[Opening DATA SHOWN section]

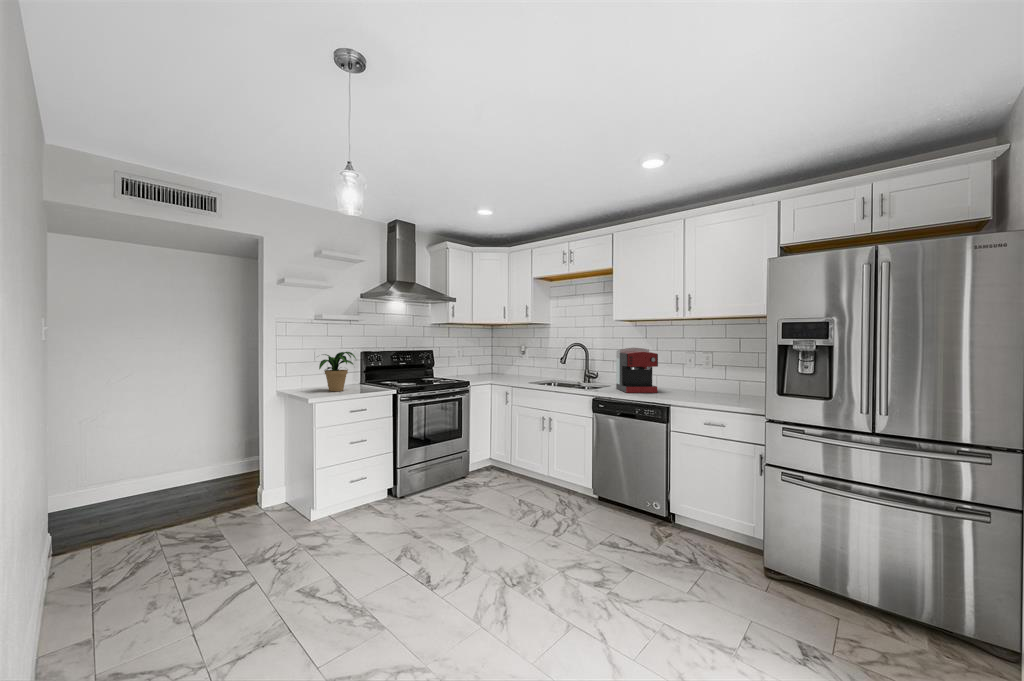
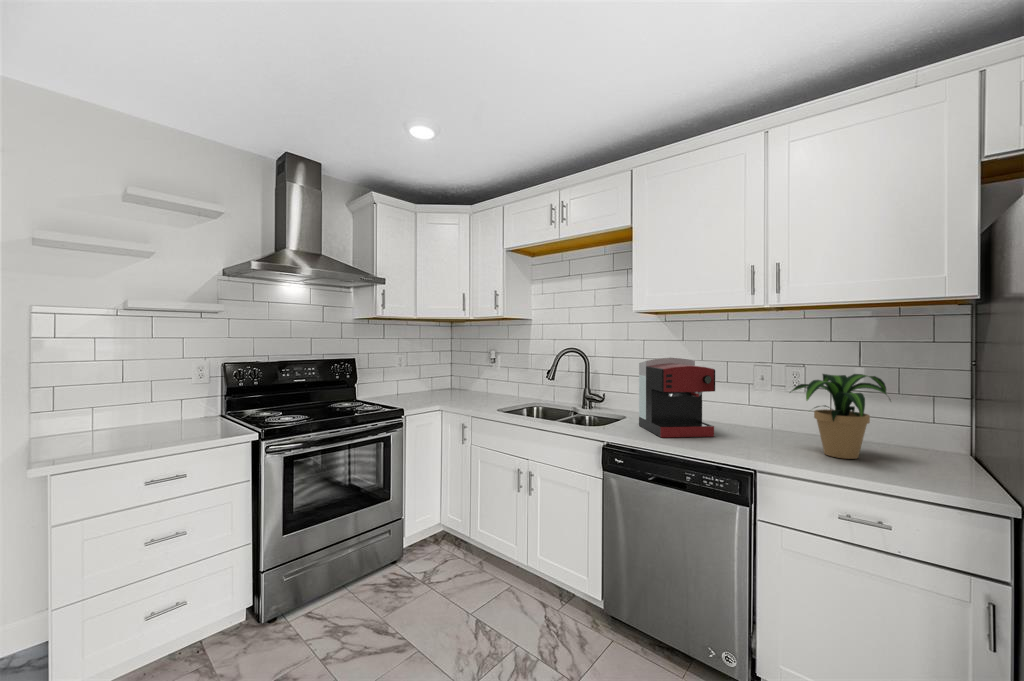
potted plant: present [319,352,356,391] -> present [790,374,887,459]

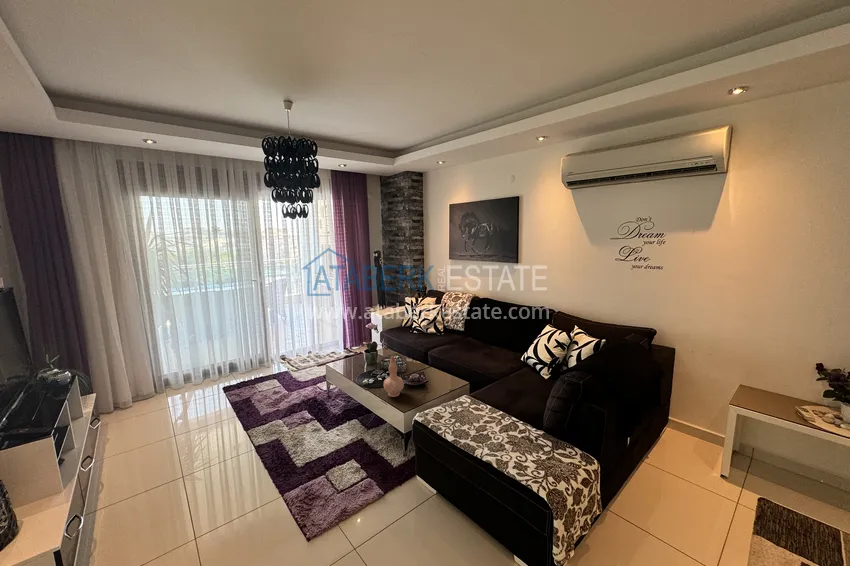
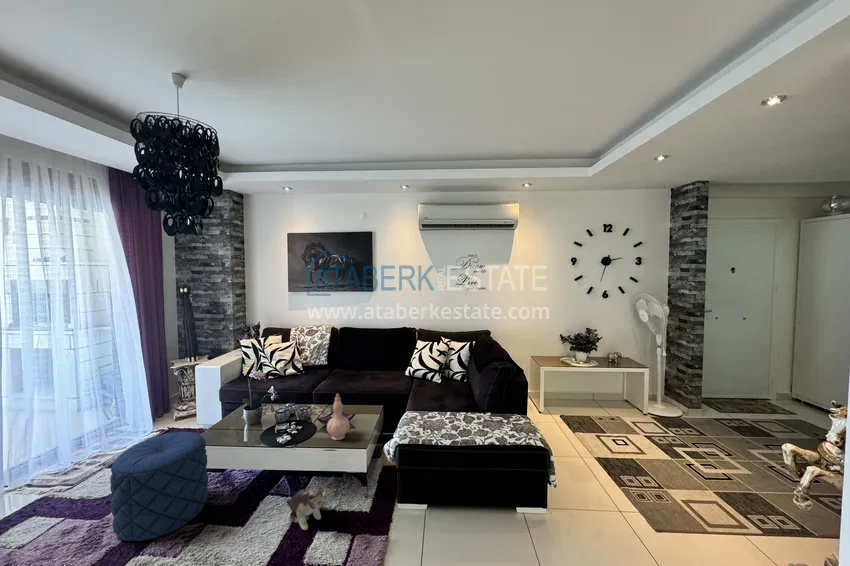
pouf: none [277,353,332,416] -> present [110,432,208,541]
plush toy: none [338,424,364,455] -> present [287,489,326,530]

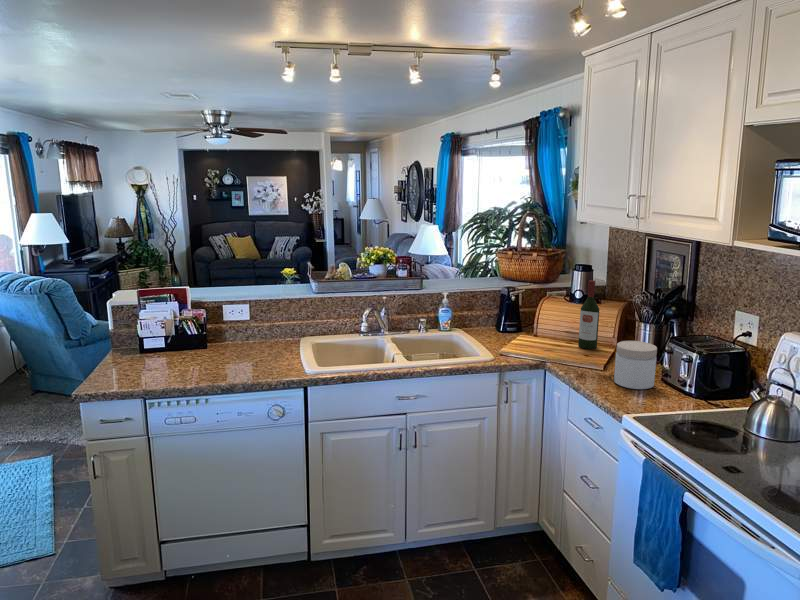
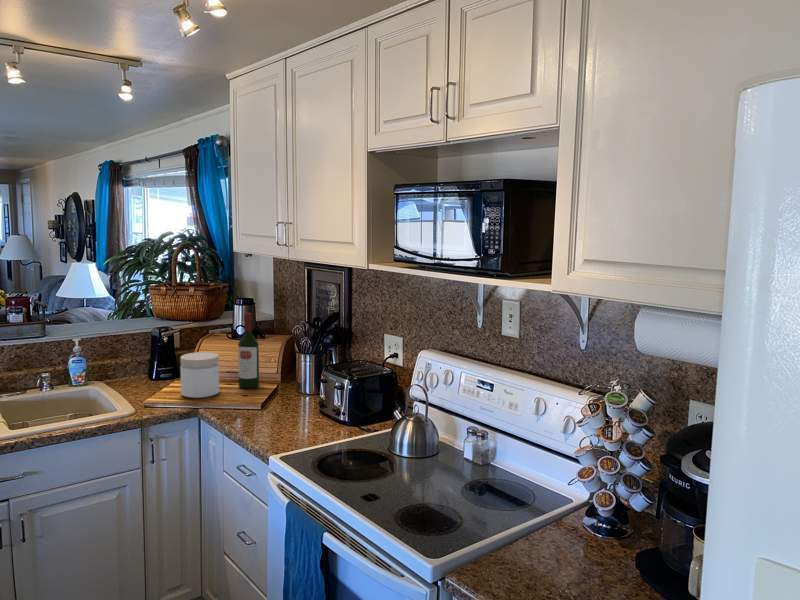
jar: present [614,341,657,389] -> present [180,352,219,398]

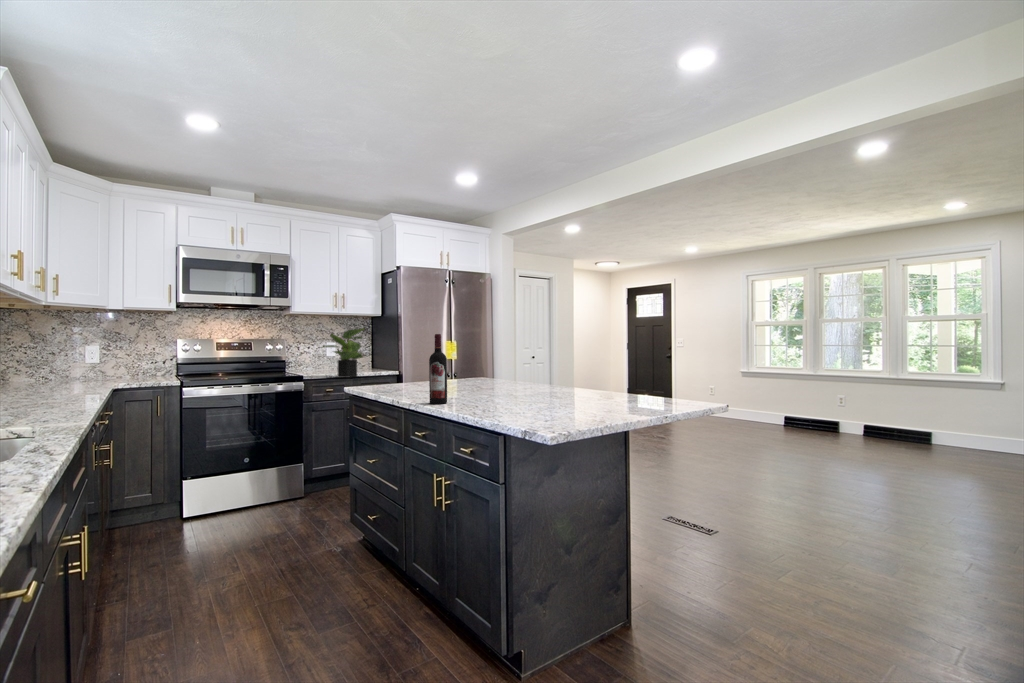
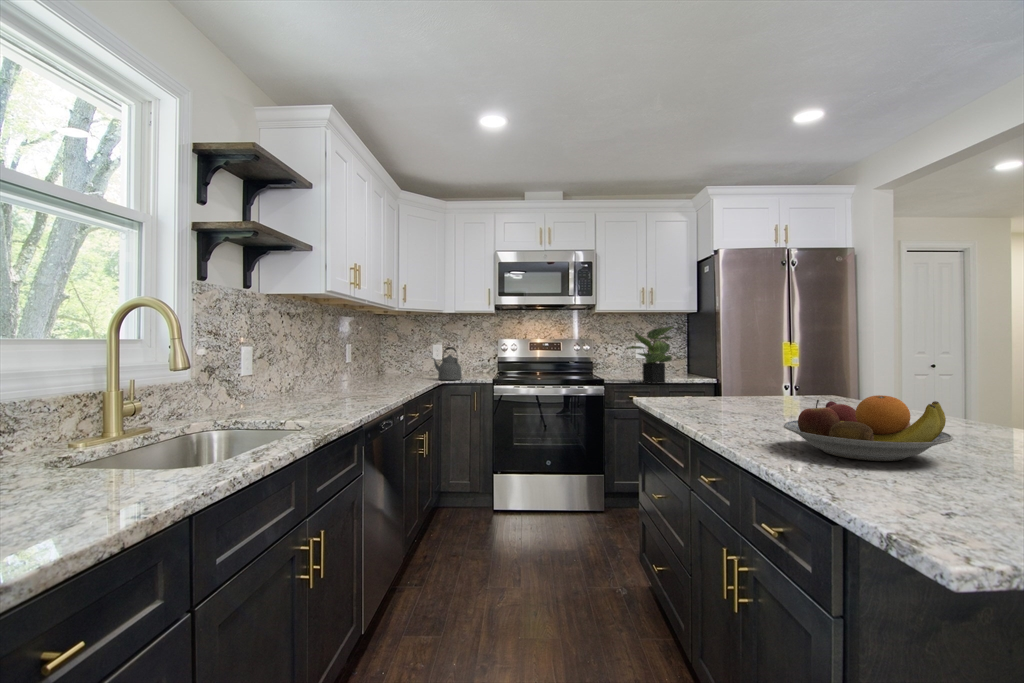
wine bottle: present [429,334,447,404] -> none [722,336,750,436]
kettle: none [90,347,136,384] -> present [432,347,462,380]
fruit bowl: none [471,370,556,408] -> present [784,395,953,461]

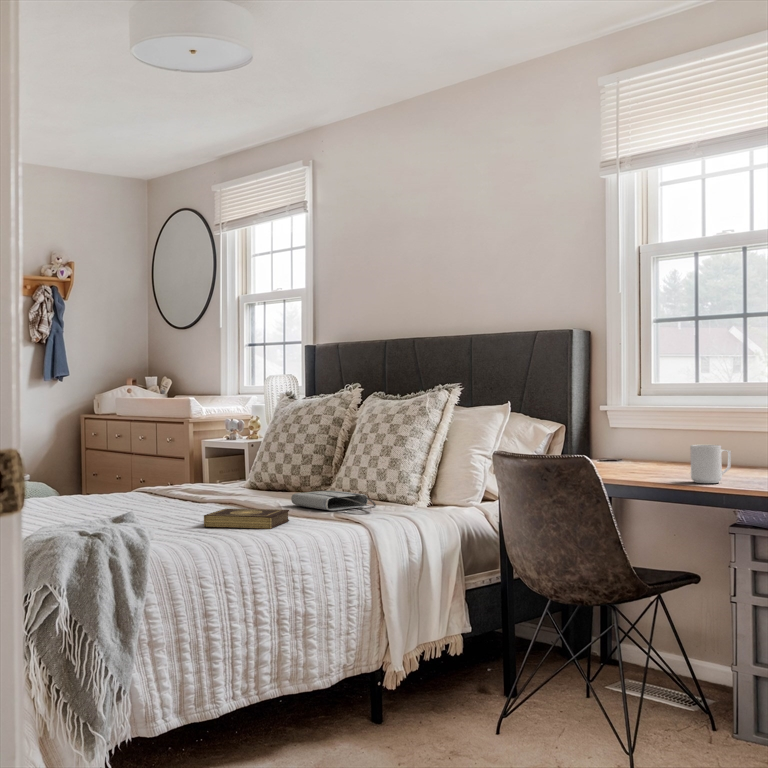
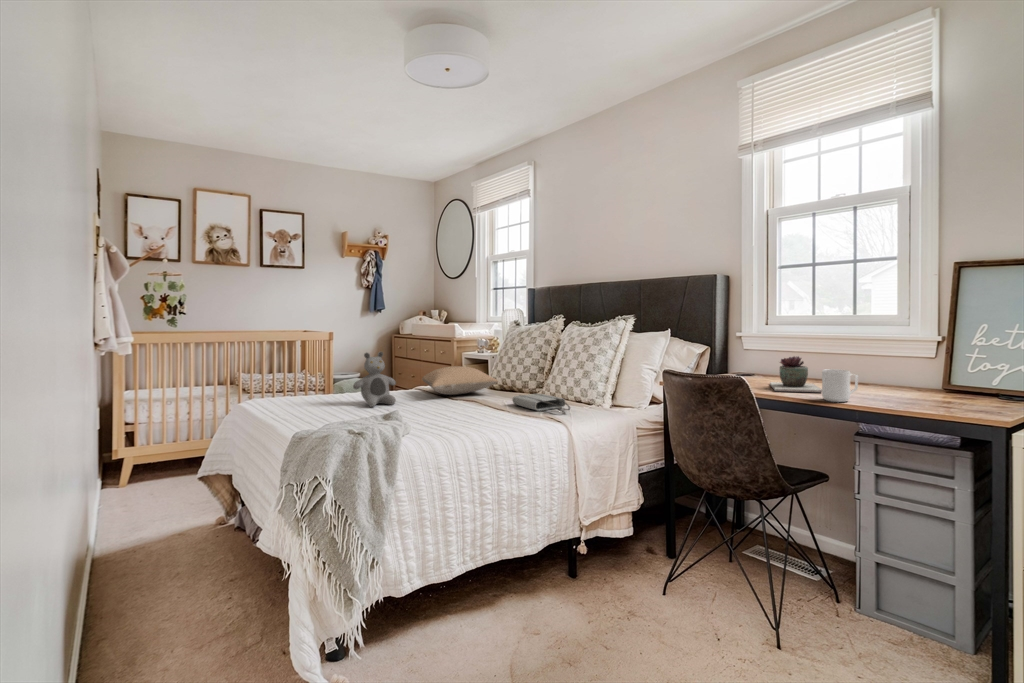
teddy bear: none [48,429,114,511] -> present [353,352,396,407]
succulent plant: none [635,432,695,476] -> present [770,357,822,392]
pillow: none [147,456,267,497] -> present [422,366,498,395]
book: present [204,509,289,529] -> none [445,411,507,430]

[Closing DATA SHOWN section]

__ASSIGNMENT__: Write out the entries above word for word. Do not include the pictures.

__SOLUTION BELOW__:
potted plant: present [319,352,356,391] -> present [790,374,887,459]

pouf: none [277,353,332,416] -> present [110,432,208,541]
plush toy: none [338,424,364,455] -> present [287,489,326,530]

jar: present [614,341,657,389] -> present [180,352,219,398]

wine bottle: present [429,334,447,404] -> none [722,336,750,436]
kettle: none [90,347,136,384] -> present [432,347,462,380]
fruit bowl: none [471,370,556,408] -> present [784,395,953,461]

teddy bear: none [48,429,114,511] -> present [353,352,396,407]
succulent plant: none [635,432,695,476] -> present [770,357,822,392]
pillow: none [147,456,267,497] -> present [422,366,498,395]
book: present [204,509,289,529] -> none [445,411,507,430]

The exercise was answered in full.